*** ТЕКСТ ДЛЯ ЧТЕНИЯ

Тем не менее Венеция, в материальном плане неспособная ничего сделать против своих угнетателей, в нравственном отношении борется с ними с необычайной настойчивостью, энергией и сплоченностью. Все классы общества, аристократия, буржуазия и простонародье, прежде настолько отличавшиеся здесь друг от друга, что они составляли нечто вроде отдельных народностей, словно сблизились и объединились под чудовищным гнетом притеснения. Все мужчины, от гондольера до патриция, сделались братьями, и все женщины, от цветочницы до герцогини, сделались сестрами. Таким образом, в Венеции, городе, где некоторые кафе — к примеру, кафе «Флориан», — не закрываются ни днем, ни ночью, венецианцы и австрийцы, по обоюдному молчаливому согласию, ходят в разные кафе, и если случайно какой-нибудь австриец забредет в кафе, где собираются венецианцы, в ту же минуту, не произнеся ни единого слова, не сделав ни единого жеста, все они поднимутся, возьмут шляпы и удалятся.
Два раза в неделю, по четвергам и воскресеньям, австрийцы играют музыку на площади Сан Марко, куда в эти два дня стекается особенно много буржуа и простолюдинов. Так вот, вплоть до полудня, того часа, когда с военной точностью и немецкой пунктуальностью австрийский оркестр выходит с Пьяццетты, площадь Сан Марко и Прокурации запружены гуляющими; но при первом же ударе часов, отбивающих полдень, при первом же аккорде приближающегося оркестра, как если бы буря собиралась на небе, как если бы артиллерийский снаряд разорвался посреди площади, как если бы раздался чей-то крик: «Осторожно, собор заминирован!», вся эта толпа, словно вихрь осенних листьев, гонимых ветром, исчезает, рассеивается по улицам, противоположным тем, откуда пришел оркестр, причем все это напоминает не спокойное отступление, а стремительное беспорядочное бегство.

******

*ТРЕБОВАНИЯ*:
A. Объясните в одном–трех предложениях, почему, согласно тексту о Венеции, сблизились и объединились ее общественные классы, прежде резко различавшиеся между собой.
B. Напишите продолжение текста о Венеции, начиная сразу после его последнего предложения.

*** ИСХОДНЫЕ ДАННЫЕ

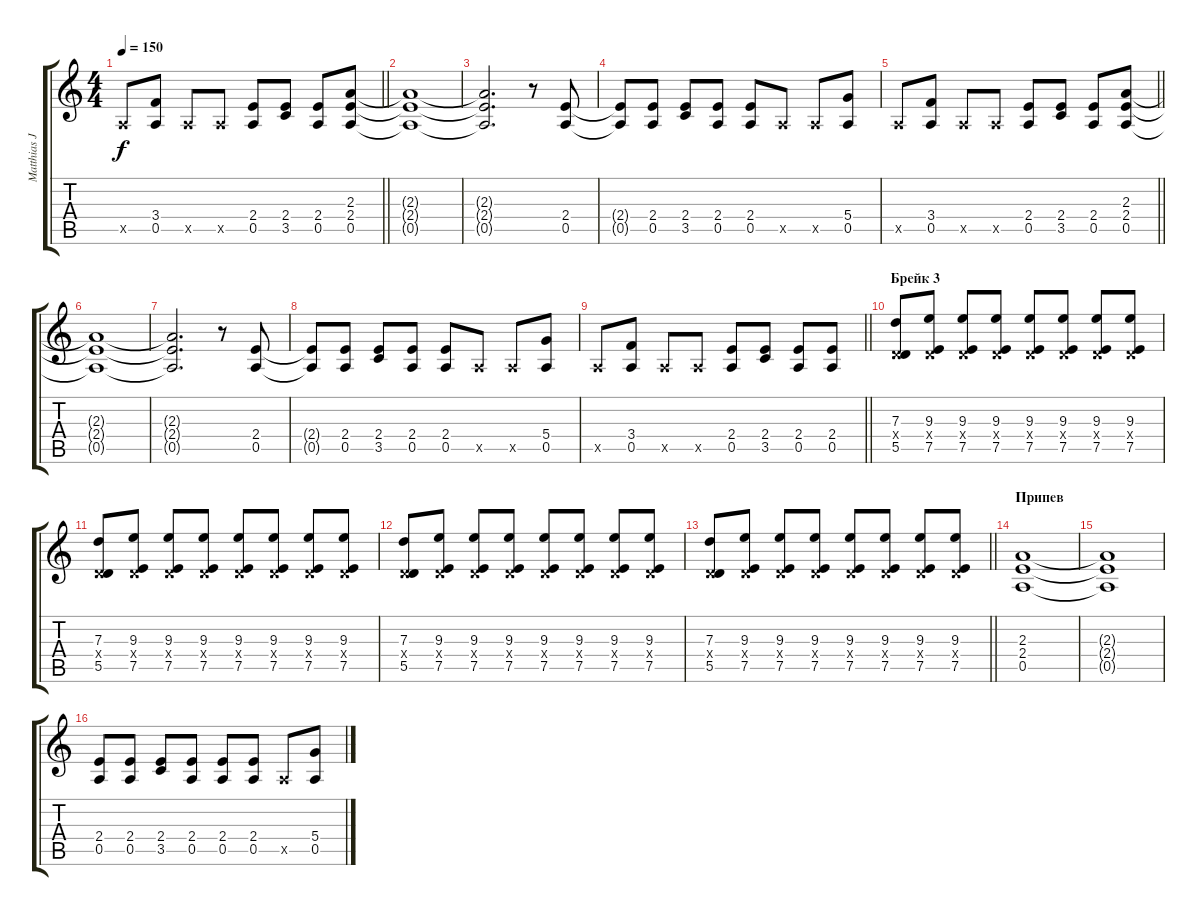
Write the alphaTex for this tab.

******

*ОТВЕТЫ ПО ЗАДАНИЯМ*:
A. Аристократия, буржуазия и простонародье сблизились и объединились под чудовищным гнетом притеснения. Венеция не могла ничего сделать против своих угнетателей в материальном плане и потому боролась с ними в нравственном отношении, проявляя настойчивость, энергию и сплоченность.

B.
Казалось, будто для Венеции еще не закончились дни осады, когда она героически оборонялась, и для нее еще не настал час, когда она была вынуждена открыть свои ворота, услышав зловещий крик: «Австрийцы! Австрийцы!»
Но имело место и другое открытое проявление недовольства, явно еще более значительное.
Двенадцатого января, то есть в первый день венецианского карнавала, когда все театры, от уличного балагана Пульчинеллы до театра Фениче, обычно переполнены зрителями, ни один театральный зал не открылся; со 2 по 6 января все драматические спектакли закрылись при полном отсутствии публики.
И тогда директора были вынуждены обратиться с призывом к общественному милосердию.
Каждый театр, объявив, что у дверей будет выставлена чаша для сбора пожертвований, устроил в пользу дирекции заключительное представление. В этот день и чаши, и театры оказались заполнены: самый маленький зал собрал три тысячи франков, чего не было еще ни разу со дня его открытия. Ко времени моего приезда в Венецию все афиши, в последнем крике отчаяния объявлявшие об этом закрытии и просившие о помощи, еще висели на стенах городских домов, и полиция, то ли из стыдливости, то ли из страха, не трогала их. Я сорвал одну из них на мосту Риальто и, совершенно неповрежденную, привез во Францию.
Ну а теперь, после драмы, комедия.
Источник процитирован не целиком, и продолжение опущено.